- Work instruction:
Nothing in the data is to be left out; copy it exactly.

Start of Data extract

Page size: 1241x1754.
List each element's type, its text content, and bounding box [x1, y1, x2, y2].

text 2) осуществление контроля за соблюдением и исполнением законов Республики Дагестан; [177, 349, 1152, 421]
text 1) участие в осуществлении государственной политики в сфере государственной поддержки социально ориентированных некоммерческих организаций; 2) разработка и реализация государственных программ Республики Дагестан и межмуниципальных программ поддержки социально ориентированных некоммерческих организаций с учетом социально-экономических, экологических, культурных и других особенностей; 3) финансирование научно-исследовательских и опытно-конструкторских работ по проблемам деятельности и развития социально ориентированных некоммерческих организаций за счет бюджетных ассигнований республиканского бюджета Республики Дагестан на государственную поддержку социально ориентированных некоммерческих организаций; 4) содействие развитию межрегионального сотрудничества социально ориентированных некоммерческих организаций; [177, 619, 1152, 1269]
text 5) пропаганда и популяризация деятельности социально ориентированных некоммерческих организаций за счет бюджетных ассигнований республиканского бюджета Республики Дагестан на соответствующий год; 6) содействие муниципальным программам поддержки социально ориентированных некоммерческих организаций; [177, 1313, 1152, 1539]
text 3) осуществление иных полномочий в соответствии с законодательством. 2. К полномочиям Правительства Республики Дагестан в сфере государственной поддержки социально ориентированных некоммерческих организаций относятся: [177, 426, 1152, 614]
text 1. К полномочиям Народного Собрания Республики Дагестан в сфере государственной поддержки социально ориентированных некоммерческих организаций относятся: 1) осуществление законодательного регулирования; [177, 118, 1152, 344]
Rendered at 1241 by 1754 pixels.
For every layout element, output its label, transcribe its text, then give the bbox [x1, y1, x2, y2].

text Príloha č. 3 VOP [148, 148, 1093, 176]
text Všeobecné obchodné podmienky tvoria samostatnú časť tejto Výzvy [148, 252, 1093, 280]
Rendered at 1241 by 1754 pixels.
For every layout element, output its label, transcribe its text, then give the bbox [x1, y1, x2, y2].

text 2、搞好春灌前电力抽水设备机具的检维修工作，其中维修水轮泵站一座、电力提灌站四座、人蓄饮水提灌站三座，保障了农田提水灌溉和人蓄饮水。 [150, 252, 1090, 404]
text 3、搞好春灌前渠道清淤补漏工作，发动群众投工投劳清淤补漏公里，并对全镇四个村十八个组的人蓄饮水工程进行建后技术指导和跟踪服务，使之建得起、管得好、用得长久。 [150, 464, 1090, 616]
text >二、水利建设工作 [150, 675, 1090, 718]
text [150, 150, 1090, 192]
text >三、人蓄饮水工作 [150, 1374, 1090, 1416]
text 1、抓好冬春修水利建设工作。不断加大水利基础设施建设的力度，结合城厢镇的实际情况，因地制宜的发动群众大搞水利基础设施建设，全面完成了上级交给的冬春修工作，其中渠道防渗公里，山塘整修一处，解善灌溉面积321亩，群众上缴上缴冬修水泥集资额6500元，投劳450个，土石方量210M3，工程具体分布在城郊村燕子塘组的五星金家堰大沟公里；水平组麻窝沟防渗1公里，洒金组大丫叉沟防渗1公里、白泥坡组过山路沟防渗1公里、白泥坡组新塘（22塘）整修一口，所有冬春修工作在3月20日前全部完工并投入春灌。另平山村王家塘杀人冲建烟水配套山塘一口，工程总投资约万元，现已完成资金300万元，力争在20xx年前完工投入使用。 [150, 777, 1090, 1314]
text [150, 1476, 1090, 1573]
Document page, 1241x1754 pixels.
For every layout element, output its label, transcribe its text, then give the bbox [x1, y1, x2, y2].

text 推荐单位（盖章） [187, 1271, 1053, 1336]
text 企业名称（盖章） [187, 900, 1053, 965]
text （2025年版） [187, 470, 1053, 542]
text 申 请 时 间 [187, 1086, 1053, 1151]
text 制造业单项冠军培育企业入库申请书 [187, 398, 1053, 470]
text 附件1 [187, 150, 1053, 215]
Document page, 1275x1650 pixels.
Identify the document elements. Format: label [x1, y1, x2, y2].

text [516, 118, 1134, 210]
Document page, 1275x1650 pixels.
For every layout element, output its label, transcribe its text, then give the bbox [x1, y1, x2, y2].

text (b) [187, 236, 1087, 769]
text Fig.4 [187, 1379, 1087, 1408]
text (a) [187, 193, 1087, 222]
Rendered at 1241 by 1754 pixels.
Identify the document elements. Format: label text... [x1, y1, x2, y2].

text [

End of Data extract

- Written response:
Page size: 1241x1754.
List each element's type, its text content, and bounding box [x1, y1, x2, y2].

text 2) осуществление контроля за соблюдением и исполнением законов Республики Дагестан; [177, 349, 1152, 421]
text 1) участие в осуществлении государственной политики в сфере государственной поддержки социально ориентированных некоммерческих организаций; 2) разработка и реализация государственных программ Республики Дагестан и межмуниципальных программ поддержки социально ориентированных некоммерческих организаций с учетом социально-экономических, экологических, культурных и других особенностей; 3) финансирование научно-исследовательских и опытно-конструкторских работ по проблемам деятельности и развития социально ориентированных некоммерческих организаций за счет бюджетных ассигнований республиканского бюджета Республики Дагестан на государственную поддержку социально ориентированных некоммерческих организаций; 4) содействие развитию межрегионального сотрудничества социально ориентированных некоммерческих организаций; [177, 619, 1152, 1269]
text 5) пропаганда и популяризация деятельности социально ориентированных некоммерческих организаций за счет бюджетных ассигнований республиканского бюджета Республики Дагестан на соответствующий год; 6) содействие муниципальным программам поддержки социально ориентированных некоммерческих организаций; [177, 1313, 1152, 1539]
text 3) осуществление иных полномочий в соответствии с законодательством. 2. К полномочиям Правительства Республики Дагестан в сфере государственной поддержки социально ориентированных некоммерческих организаций относятся: [177, 426, 1152, 614]
text 1. К полномочиям Народного Собрания Республики Дагестан в сфере государственной поддержки социально ориентированных некоммерческих организаций относятся: 1) осуществление законодательного регулирования; [177, 118, 1152, 344]
Rendered at 1241 by 1754 pixels.
For every layout element, output its label, transcribe its text, then give the bbox [x1, y1, x2, y2].

text Príloha č. 3 VOP [148, 148, 1093, 176]
text Všeobecné obchodné podmienky tvoria samostatnú časť tejto Výzvy [148, 252, 1093, 280]
Rendered at 1241 by 1754 pixels.
For every layout element, output its label, transcribe its text, then give the bbox [x1, y1, x2, y2].

text 2、搞好春灌前电力抽水设备机具的检维修工作，其中维修水轮泵站一座、电力提灌站四座、人蓄饮水提灌站三座，保障了农田提水灌溉和人蓄饮水。 [150, 252, 1090, 404]
text 3、搞好春灌前渠道清淤补漏工作，发动群众投工投劳清淤补漏公里，并对全镇四个村十八个组的人蓄饮水工程进行建后技术指导和跟踪服务，使之建得起、管得好、用得长久。 [150, 464, 1090, 616]
text >二、水利建设工作 [150, 675, 1090, 718]
text [150, 150, 1090, 192]
text >三、人蓄饮水工作 [150, 1374, 1090, 1416]
text 1、抓好冬春修水利建设工作。不断加大水利基础设施建设的力度，结合城厢镇的实际情况，因地制宜的发动群众大搞水利基础设施建设，全面完成了上级交给的冬春修工作，其中渠道防渗公里，山塘整修一处，解善灌溉面积321亩，群众上缴上缴冬修水泥集资额6500元，投劳450个，土石方量210M3，工程具体分布在城郊村燕子塘组的五星金家堰大沟公里；水平组麻窝沟防渗1公里，洒金组大丫叉沟防渗1公里、白泥坡组过山路沟防渗1公里、白泥坡组新塘（22塘）整修一口，所有冬春修工作在3月20日前全部完工并投入春灌。另平山村王家塘杀人冲建烟水配套山塘一口，工程总投资约万元，现已完成资金300万元，力争在20xx年前完工投入使用。 [150, 777, 1090, 1314]
text [150, 1476, 1090, 1573]
Document page, 1241x1754 pixels.
For every layout element, output its label, transcribe its text, then give the bbox [x1, y1, x2, y2].

text 推荐单位（盖章） [187, 1271, 1053, 1336]
text 企业名称（盖章） [187, 900, 1053, 965]
text （2025年版） [187, 470, 1053, 542]
text 申 请 时 间 [187, 1086, 1053, 1151]
text 制造业单项冠军培育企业入库申请书 [187, 398, 1053, 470]
text 附件1 [187, 150, 1053, 215]
Document page, 1275x1650 pixels.
Identify the document elements. Format: label [x1, y1, x2, y2].

text [516, 118, 1134, 210]
Document page, 1275x1650 pixels.
For every layout element, output its label, transcribe its text, then give the bbox [x1, y1, x2, y2].

text (b) [187, 236, 1087, 769]
text Fig.4 [187, 1379, 1087, 1408]
text (a) [187, 193, 1087, 222]
Rendered at 1241 by 1754 pixels.
Identify the document elements. Format: label text... [x1, y1, x2, y2].

text [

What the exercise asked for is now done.